:: Work to complete ::
Consider the listing below. Extract exactly the lines from the line containing "font-size: 12.5px; font-style: italic;" to the line containing "absolute; left: 85px;", both included.
Records supplied START
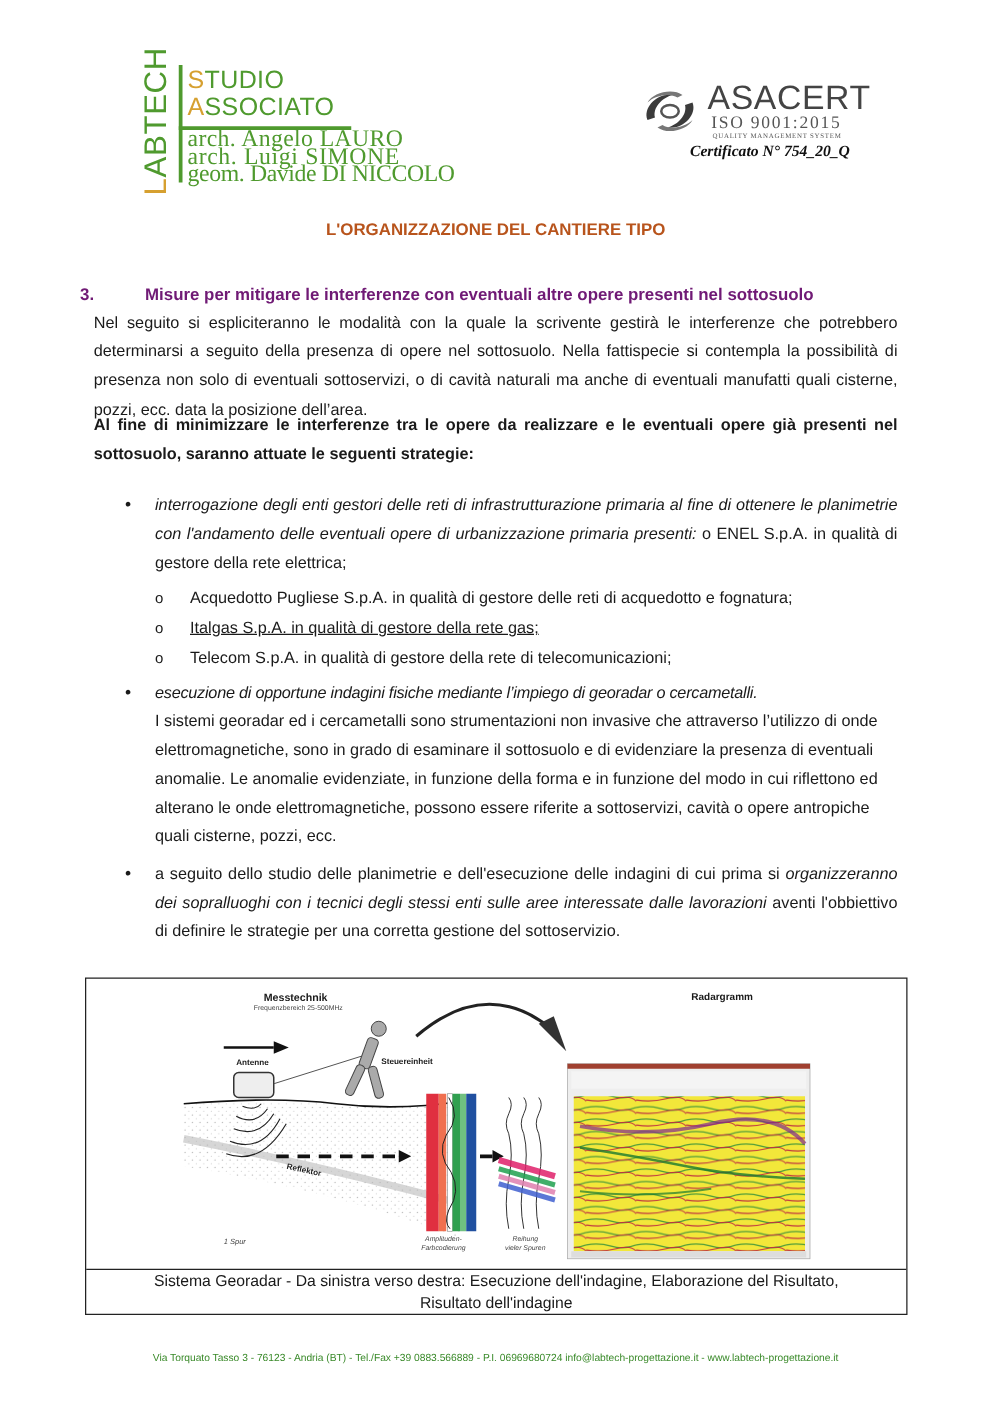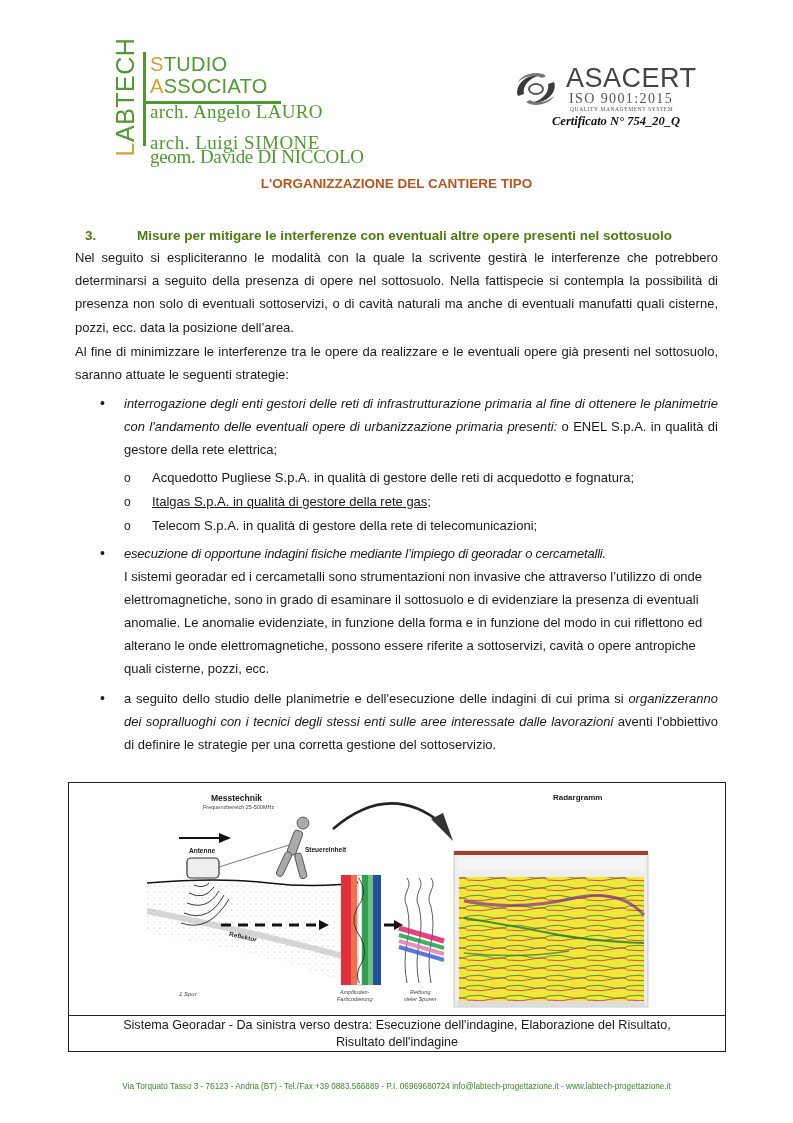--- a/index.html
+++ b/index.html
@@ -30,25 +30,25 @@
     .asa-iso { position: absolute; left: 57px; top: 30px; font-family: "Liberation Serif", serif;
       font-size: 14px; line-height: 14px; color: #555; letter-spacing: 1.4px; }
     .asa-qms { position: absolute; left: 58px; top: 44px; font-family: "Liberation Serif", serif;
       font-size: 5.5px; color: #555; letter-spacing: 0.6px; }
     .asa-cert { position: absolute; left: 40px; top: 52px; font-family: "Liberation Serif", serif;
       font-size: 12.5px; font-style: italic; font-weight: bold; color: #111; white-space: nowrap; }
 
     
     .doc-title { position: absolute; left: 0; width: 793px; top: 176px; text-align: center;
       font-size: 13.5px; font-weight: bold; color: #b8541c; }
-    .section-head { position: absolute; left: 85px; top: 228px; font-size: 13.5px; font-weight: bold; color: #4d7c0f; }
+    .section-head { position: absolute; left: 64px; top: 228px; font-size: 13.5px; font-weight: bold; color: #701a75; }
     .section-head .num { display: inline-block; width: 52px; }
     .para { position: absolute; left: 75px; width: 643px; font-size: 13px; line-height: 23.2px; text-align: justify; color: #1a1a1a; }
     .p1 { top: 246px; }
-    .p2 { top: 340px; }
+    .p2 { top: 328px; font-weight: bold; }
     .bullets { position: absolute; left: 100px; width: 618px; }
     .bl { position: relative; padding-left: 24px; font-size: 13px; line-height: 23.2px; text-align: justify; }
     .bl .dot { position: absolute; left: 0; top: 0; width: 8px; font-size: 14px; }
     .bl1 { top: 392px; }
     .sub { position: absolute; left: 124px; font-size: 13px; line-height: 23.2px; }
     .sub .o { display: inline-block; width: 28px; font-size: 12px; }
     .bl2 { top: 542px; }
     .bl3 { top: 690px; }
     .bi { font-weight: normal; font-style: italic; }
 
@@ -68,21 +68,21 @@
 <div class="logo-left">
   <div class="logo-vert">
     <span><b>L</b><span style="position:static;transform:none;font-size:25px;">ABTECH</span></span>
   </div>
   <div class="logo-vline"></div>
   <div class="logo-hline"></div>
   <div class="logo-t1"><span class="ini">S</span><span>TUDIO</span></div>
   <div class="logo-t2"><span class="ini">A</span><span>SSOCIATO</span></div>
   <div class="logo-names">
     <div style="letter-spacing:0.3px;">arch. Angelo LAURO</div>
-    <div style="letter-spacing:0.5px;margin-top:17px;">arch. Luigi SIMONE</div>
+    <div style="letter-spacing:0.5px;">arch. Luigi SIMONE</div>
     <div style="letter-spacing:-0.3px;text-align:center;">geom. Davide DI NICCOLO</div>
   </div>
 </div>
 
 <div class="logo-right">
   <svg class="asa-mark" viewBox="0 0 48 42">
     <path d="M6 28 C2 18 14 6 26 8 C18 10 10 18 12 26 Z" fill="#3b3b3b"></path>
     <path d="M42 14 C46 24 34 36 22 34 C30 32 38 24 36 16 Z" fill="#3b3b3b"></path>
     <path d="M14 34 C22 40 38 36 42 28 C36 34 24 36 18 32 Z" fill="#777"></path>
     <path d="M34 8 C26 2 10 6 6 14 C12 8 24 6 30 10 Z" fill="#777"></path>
Records supplied END
Records supplied START
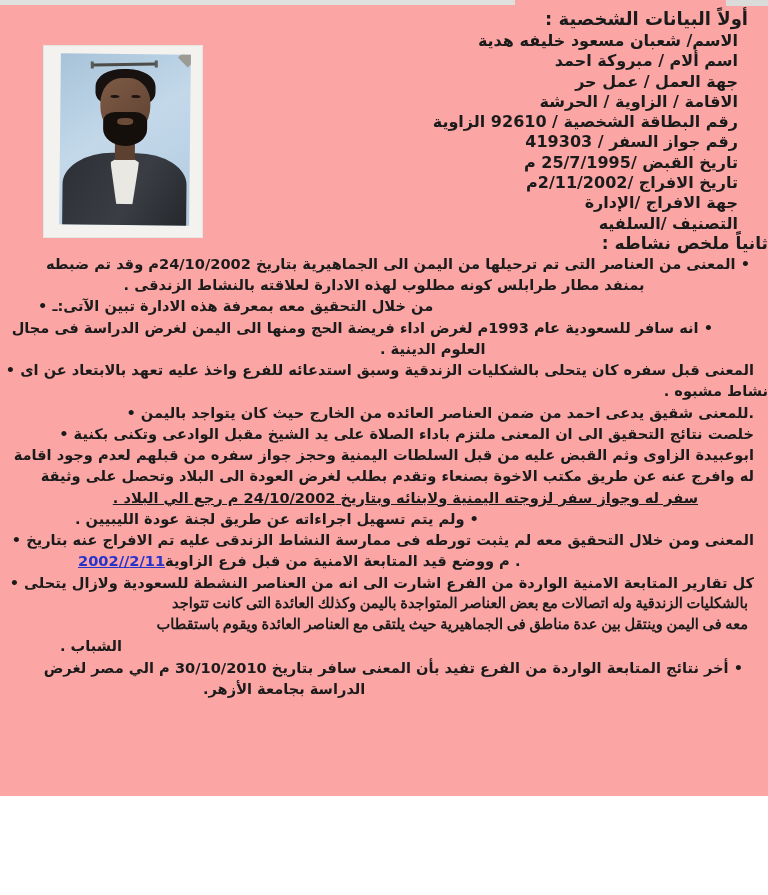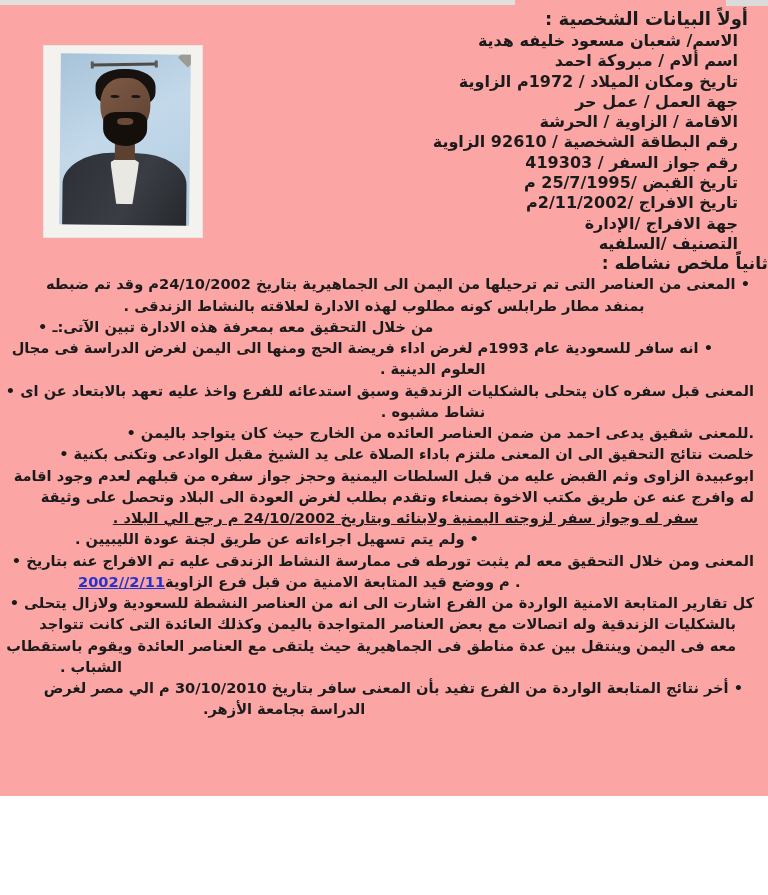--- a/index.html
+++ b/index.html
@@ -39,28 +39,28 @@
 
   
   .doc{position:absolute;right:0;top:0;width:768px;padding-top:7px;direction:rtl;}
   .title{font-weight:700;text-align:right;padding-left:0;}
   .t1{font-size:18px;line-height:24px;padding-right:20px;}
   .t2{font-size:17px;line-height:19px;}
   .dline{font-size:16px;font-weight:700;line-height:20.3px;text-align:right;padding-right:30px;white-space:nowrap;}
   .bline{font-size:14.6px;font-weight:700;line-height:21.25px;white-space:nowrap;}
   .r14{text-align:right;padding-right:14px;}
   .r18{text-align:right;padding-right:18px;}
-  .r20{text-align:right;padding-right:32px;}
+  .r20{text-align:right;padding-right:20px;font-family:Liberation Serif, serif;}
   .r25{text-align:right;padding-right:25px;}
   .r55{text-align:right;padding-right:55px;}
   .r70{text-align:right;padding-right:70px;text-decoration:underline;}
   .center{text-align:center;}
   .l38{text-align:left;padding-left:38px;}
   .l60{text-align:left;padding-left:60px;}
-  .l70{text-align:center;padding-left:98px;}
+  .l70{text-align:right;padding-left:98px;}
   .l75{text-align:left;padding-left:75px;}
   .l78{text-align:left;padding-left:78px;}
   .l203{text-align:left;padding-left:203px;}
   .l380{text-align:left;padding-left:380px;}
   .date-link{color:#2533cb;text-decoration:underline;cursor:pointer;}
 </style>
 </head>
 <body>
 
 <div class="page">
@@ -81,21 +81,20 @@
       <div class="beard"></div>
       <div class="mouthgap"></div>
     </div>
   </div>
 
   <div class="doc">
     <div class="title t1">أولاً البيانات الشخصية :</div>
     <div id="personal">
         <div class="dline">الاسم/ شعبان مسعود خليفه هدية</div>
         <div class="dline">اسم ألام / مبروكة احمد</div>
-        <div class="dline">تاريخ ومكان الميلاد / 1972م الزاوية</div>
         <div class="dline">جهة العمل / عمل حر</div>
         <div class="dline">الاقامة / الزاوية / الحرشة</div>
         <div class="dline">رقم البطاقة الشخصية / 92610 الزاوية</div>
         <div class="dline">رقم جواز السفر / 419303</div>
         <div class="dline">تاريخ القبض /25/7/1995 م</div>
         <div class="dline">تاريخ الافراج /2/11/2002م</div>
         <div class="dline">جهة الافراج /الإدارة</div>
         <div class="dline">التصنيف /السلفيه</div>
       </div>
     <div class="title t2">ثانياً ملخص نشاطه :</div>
Records supplied END
:: Solved exercise ::
       font-size: 12.5px; font-style: italic; font-weight: bold; color: #111; white-space: nowrap; }
 
     
     .doc-title { position: absolute; left: 0; width: 793px; top: 176px; text-align: center;
       font-size: 13.5px; font-weight: bold; color: #b8541c; }
-    .section-head { position: absolute; left: 85px; top: 228px; font-size: 13.5px; font-weight: bold; color: #4d7c0f; }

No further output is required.